Once lawmakers agreed to limit the bill’s scope, Seitz said those initially opposed to the measure, like the Ohio Insurance Institute, agreed to let it take its path through the legislature. “With those two changes, you’ll hear nothing from us,” he recalled the groups saying.

Though the extent of the insurance company’s lobbying efforts are unclear, Van Arsdale said it is “100%” about preventing their corporation from future liability in sexual abuse-related claims.

‘A fight for another day’

It took Porter, now 41, more than two decades to disclose the sexual abuse he suffered at the hands of his former Boy Scout troop leader Dan Burris, who was sentenced to prison in 2017 for sexually abusing two Upper Arlington boys while employed as a math tutor.

Porter said Burris operated under the guidance of another man, who publicly admitted in 2020 to molesting children as a Boy Scout troop leader in Chillicothe in the ‘80s and '90s. But because of Ohio’s statute of limitations, the clock ran out for any criminal or civil charges to be filed against him.

“(Friends) send me pictures of him walking into the grocery store or the post office, living his life,” Porter said. “He is living without consequences.

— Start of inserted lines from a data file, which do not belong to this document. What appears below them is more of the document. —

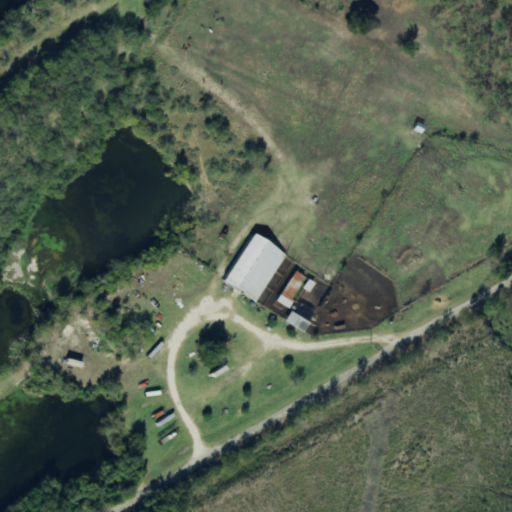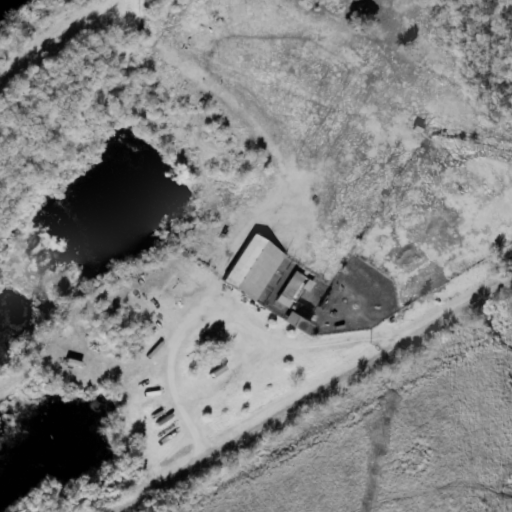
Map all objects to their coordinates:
road: (330, 405)
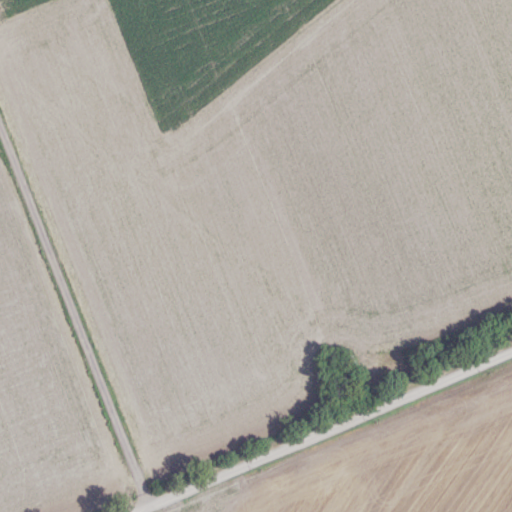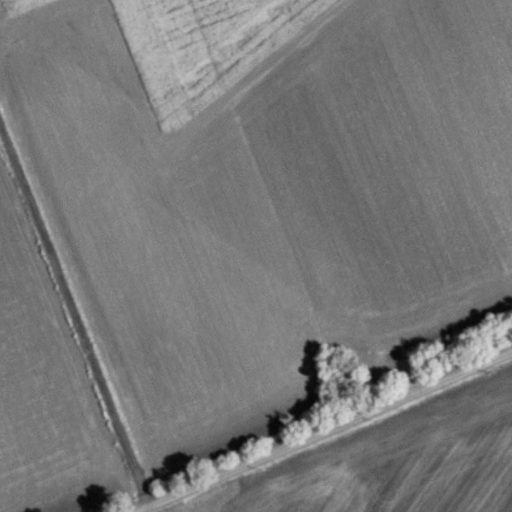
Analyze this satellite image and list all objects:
road: (320, 431)
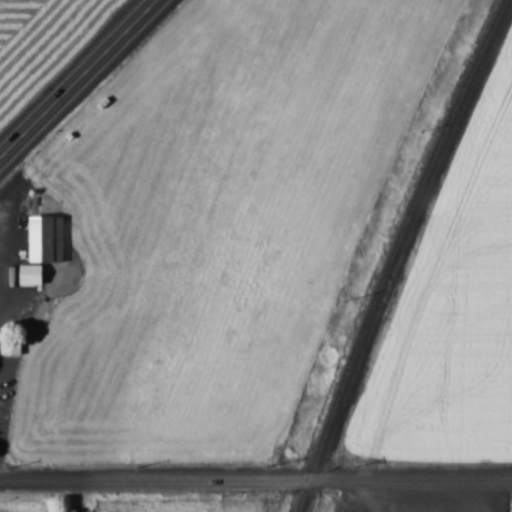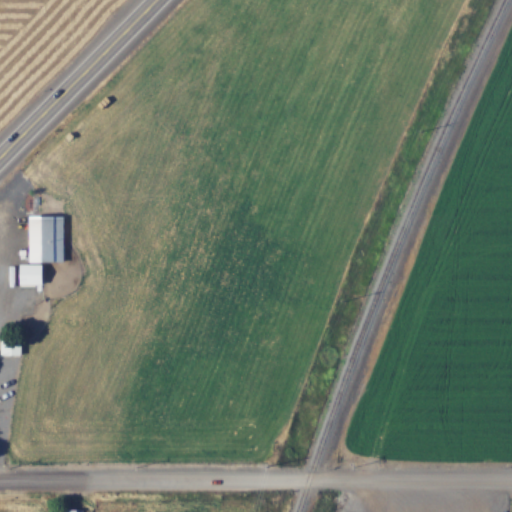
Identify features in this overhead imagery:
crop: (43, 43)
road: (82, 86)
crop: (207, 223)
building: (50, 239)
road: (4, 249)
railway: (396, 253)
building: (34, 272)
crop: (457, 326)
building: (14, 347)
road: (256, 480)
road: (398, 496)
crop: (148, 501)
building: (77, 509)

That is probably the most difficult thing to see when everyone else is suffering.”

That’s why Van Arsdale said he supports reforming Ohio’s “draconian” statute of limitations as it pertains to victims of child sex abuse, though he generally supports the concept in court. Children who are abused as minors don’t come forward until the average age of 52, according to child advocacy think tank Child USA.

“We as a society need to understand that, and we need to better provide access and accountability for folks like that that suffer through the negligence of an organization and its failure to protect those children,” Van Arsdale said. “I’m sorry, but you let this happen under your watch – there has to be some accountability.”

But opponents of statute of limitations reform, including Seitz, argue statutes of limitations keep courtroom proceedings accurate, memories fresh and evidence accessible.

“I believe statutes of limitations exist to encourage people to bring forward their claims when their story is fresh, when their witnesses are more available when the documents and other evidence is more easily preserved than if we were to wait 20, 30, 40, 50 years down the line,” Seitz told NBC4 last August.

His co-sponsor Miranda, on the other hand, has been vocal in her support for fully repealing Ohio’s statute of limitations. A survivor of child sex abuse herself, she’s authored several pieces of legislation to amend or fully repeal existing laws on the topic.

“That is a fight for another day,” Seitz said. “We’ll fight that out when the time comes.”